Безумие Фрейда и Лакана

5.8.7

Просторы предлагают вашему вниманию текст лекции психоаналитика Марии Есипчук.
Этот текст удачно вписывается в тематическое поле первого этапа работы нашего ресурса, где безумие не просто тема номера или ряда статей, а структурный момент – состояние, которое сложно определить или локализировать. Наверное, именно поэтому мы за последние месяцы часто возвращались к более древнему понятию одержимости, отсылающему к языческому контексту. Одержимость – это не атрибут субъекта, а скорее его временное проявление, спровоцированное извне. Это блуждающий дух, вселившийся временно в тело, и в то же время никогда его не покидавший.

Этой парадоксальной структуре сосуществования в едином и множественном числе – в себе и вне себя – Зигмунд Фрейд, как известно, посвятил целую науку. Мария Есипчук, психоаналитик, практикующий в Москве, не просто рассказывает отдельные эпизоды из истории психоанализа, а делает их живыми и наглядными. «Язык» – одна из центральных концепций Жака Лакана, продолжившего рискованный проект Фрейда во второй половине ХХ века, – оборачивается тут не чем-то абстрактным и недоступным, а своеобразным вызовом, брошенным читателю в самих фрагментах текста. Оригинальный ход Есипчук может читаться как вызов самой науке, возвращающей ей долю безумия, в которой заключен эксперимент – шаг в неизвестное.

Мария Есипчук изучала лакановский психоанализ в университете Париж-8 Школы Фрейдова Дела (École de la cause Freudienne) и продолжает обучение в картелях и в кабинетах России и Франции. Текст впервые был прочитан во время семинара для художников, посвященного теме безумия, из курса «Дюжина заданий» Г. Напреенко и А. Рябовой в институте База в Москве 1 апреля 2017 года.

Предисловие Елены Вогман

 

Безумие Фрейда и Лакана

Друзья предложили мне поучаствовать в вашем семинаре про безумие. Кажется, они подумали, что я что-то об этом знаю, ведь я психоаналитик, возможно, даже безумный психоаналитик. Они не ошиблись в одном – случай поговорить о психоанализе я не упущу! Решение сделать это таким вот образом, зачитав перед вами заранее записанное, продиктовано самой темой. Возможно, подобный формат позволит вам почувствовать кое-что из сути того, о чем я буду говорить. Для начала, я записала и теперь прочту вам первое определение, которое можно дать безумию:

ОТКАЗ ОТ ЧТЕНИЯ – не видеть разницы между записанным и сказанным – это безумие.

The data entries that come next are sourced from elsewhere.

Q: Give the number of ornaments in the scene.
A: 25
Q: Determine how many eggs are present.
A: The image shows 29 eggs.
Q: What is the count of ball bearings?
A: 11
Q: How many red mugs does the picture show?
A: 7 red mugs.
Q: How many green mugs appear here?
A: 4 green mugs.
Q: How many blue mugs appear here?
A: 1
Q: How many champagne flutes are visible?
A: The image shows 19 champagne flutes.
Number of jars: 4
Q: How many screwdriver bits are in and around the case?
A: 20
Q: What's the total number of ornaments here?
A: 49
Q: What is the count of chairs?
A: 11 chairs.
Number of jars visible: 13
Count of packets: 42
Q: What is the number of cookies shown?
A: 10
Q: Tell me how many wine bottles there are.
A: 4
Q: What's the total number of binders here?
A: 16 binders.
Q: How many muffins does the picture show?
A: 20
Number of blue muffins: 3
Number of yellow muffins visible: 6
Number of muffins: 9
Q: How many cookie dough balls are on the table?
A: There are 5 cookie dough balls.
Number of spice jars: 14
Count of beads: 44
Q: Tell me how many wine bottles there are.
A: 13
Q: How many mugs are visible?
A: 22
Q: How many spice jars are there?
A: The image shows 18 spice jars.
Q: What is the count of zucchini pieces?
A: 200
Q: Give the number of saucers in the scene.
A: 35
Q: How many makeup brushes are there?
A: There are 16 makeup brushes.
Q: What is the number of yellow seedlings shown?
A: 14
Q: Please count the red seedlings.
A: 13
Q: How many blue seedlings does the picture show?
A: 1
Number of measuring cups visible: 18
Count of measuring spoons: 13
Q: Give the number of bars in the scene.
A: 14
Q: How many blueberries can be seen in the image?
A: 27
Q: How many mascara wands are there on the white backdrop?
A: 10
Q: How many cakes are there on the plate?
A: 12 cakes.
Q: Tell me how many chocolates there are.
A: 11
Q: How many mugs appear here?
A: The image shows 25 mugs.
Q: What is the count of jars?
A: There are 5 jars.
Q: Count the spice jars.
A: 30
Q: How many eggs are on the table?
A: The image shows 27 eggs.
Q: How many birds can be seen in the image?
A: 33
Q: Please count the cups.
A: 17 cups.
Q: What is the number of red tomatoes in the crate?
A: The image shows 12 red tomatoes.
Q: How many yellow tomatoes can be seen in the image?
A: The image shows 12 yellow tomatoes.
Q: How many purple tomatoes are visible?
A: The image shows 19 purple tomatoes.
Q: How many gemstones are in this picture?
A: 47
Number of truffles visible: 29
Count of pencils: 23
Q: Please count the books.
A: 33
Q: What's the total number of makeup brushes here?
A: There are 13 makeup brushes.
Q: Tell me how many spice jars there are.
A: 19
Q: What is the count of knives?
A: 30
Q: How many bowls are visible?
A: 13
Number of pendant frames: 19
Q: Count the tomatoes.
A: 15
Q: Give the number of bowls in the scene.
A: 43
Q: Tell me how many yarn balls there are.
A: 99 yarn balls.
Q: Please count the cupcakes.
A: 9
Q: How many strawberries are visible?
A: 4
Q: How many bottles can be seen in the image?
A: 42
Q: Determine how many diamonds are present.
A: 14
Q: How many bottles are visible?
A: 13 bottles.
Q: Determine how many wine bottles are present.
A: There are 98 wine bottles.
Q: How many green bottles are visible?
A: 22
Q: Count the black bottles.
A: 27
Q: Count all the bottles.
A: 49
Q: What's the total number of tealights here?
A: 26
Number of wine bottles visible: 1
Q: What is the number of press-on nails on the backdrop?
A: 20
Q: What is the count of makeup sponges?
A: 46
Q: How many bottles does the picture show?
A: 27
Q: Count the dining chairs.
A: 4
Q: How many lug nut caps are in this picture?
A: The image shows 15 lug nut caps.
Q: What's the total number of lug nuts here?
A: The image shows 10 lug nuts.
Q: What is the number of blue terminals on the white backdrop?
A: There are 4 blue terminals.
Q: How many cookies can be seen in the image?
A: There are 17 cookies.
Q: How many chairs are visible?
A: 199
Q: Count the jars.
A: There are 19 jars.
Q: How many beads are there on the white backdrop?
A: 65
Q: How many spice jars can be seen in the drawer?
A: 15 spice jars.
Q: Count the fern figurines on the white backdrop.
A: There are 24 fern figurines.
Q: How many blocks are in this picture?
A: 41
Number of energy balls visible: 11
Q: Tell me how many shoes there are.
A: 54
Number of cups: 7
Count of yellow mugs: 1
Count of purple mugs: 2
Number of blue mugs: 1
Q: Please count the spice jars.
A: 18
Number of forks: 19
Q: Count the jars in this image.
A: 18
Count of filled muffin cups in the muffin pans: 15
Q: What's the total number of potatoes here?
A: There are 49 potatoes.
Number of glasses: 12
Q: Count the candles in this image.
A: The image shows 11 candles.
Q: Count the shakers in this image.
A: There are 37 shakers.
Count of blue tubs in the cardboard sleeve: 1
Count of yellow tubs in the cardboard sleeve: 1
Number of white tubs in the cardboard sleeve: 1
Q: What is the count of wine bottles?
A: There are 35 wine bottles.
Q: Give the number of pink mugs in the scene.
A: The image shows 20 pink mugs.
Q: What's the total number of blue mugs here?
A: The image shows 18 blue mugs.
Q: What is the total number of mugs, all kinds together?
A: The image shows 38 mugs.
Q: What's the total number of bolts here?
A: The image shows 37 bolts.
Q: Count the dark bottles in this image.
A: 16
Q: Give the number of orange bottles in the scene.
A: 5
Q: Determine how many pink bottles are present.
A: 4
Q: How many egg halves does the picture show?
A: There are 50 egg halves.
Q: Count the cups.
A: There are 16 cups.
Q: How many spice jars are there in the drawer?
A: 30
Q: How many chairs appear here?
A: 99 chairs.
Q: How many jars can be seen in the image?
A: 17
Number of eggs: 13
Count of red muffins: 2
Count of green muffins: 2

Это только подступ к проблеме. Как известно, безумие существовало и до психоанализа. Хотя это проблема довольно молодая. В качестве вопроса о болезни и норме она появилась только вместе с психиатрией в 19 веке, когда Пинель «снял оковы» с умалишенных, отделив их от нищих, проституток и прочего сброда. Кто-то видит в этом снятии порыв к свободе, но если следовать археологике Фуко, отказа от «практики изоляции» так и не произошло. Став болезнью, безумие потеряло статус преступления, но осталось помещенным в оковы больницы. Мы до сих пор живем в это время, где появление и лечение умалишенных определено рамками отношений установленной власти.

Но вернемся, точнее, подступимся к психоанализу. Свою микро-речь о безумии в психоанализе я поделю на две части.

Первая часть. Безумие №1 или безумие Фрейда.

Фрейд думал, что психоанализ безумцев невозможен, так как только в неврозе [1] работает перенос, пружина аналитического лечения. Но не будем слишком торопиться, и начнем с того, что Фрейд совершил первый ход того движения, которое мы продолжаем, поддерживая и развивая аналитический дискурс. Для того, чтобы его совершить, ему тоже надо было слегка свихнуться. Вы знаете... В своих Лекциях по введению в психоанализ, прочитанных сто лет назад, во время 1 мировой войны в 16 году, Фрейд дает следующее определение бессознательного:

Бессознательное – это знание, которое не ведает самое себя. Знание, которое себя не ведает…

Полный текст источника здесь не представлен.